Review: ‘Sharp Objects’ pierces slowly but cuts deeply, and Amy Adams is phenomenal
Following in the footsteps of the Emmy-winning “Big Little Lies,” HBO’s new limited series “Sharp Objects” is set in a small community with big secrets. A group of women connected by circumstance and proximity are pitted against one another, and then brought closer together, when tragedy strikes.
The eight-part series is also directed by “Big Little Lies’ ” Jean-Marc Vallée and, like his other project, features Hollywood stars. In this case, it’s Amy Adams and Patricia Clarkson who jump from the big to small screen.
The psychological thriller “Sharp Objects,” which premieres Sunday, isn’t designed to entertain like the potboiler 2017 serial drama. The enviable lifestyle of the well-to-do women in that previous series was a large part of its appeal. They may have been messed up, but they were rich and fabulous too.
As the title suggests, HBO’s new series cuts deeper when it dramatizes female-centric issues such as sexual assault, dysfunctional marriages and motherhood, making it both a more compelling and difficult watch.
Adapted from Gillian Flynn’s 2006 novel, and created by Marti Noxon (“Dietland,” “UnReal”), “Sharp Objects” follows the self-destructive journalist Camille Preaker (Adams) as she returns to her small hometown to report on the unsolved murders of two girls.
Set in the pristine, old, stately mansions and regular-folk coffee shops of the fictional Wind Gap, Mo., Camille’s own demons and fraught family history can prove scarier than the crimes she’s investigating. Her younger sister died of a mystery illness when Camille was a teen, and their wealthy mother, the image-conscious Adora (Clarkson), clearly feels the wrong daughter survived.
That and other traumas have left scars — internal and otherwise — on Camille. She’s a compulsive “cutter” whose skin bares the marks of her obsessive need to open her flesh and let out the pain. Understanding the genesis of that pain, and what it has to do with the town’s “dead girls everywhere” problem, is part of the show’s intrigue.
The gripping series is full of riddles waiting to be deciphered, and phenomenal performances by Adams and Clarkson pull viewers closer to whatever danger lies beneath with each hour-long episode.
The pacing of “Sharp Objects,” however, is frustratingly slow at times. In an effort to maintain the mystery the show holds too much back, especially in the first few episodes (seven of the series’ eight episodes were made available for review). It fills the time with lots of mood-setting shots around the sleepy town — empty creaking porch swings, eerie dark woods — and Camille’s unnerving flashbacks. Hints to the trauma she suffered as a teen are powerful at first, but they happen so often that the disturbing collection of images begin to feel more like unnecessary filler than critical clues.

> **ENTRIES PROVIDED**
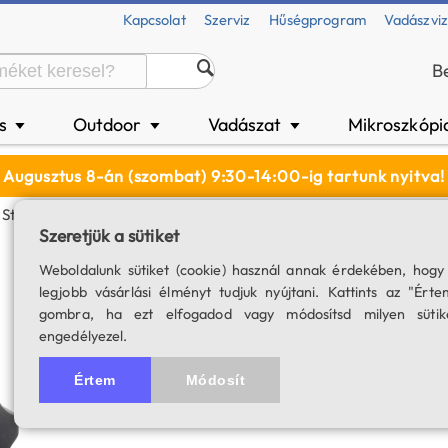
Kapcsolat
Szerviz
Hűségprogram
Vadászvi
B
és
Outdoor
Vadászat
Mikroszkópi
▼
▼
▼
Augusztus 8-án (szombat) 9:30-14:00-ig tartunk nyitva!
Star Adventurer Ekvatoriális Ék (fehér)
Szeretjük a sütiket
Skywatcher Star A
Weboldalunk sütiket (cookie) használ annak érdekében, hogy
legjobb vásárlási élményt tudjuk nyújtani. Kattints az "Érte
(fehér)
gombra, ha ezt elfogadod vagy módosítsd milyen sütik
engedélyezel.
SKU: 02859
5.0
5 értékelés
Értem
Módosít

* * *

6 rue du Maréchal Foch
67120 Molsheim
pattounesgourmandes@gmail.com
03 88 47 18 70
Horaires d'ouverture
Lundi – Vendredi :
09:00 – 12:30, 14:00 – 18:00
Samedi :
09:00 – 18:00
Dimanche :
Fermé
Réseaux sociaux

> **TASK STATEMENT**
Turn the paragraph of the review that begins "The pacing of" into a shorter bulleted list that keeps its main facts. The data is separate material and has no connection to the review.

> **EXERCISE SOLUTION**
- The pacing of "Sharp Objects" is sometimes frustratingly slow.
- To keep the mystery going, the show holds too much back, especially in the first few episodes. Seven of its eight episodes were available for review.
- It fills time with mood-setting shots of the sleepy town, such as empty creaking porch swings and eerie dark woods, and with Camille's unnerving flashbacks.
- Hints of the trauma she suffered as a teen are powerful at first. They recur so often that they begin to feel like unnecessary filler rather than critical clues.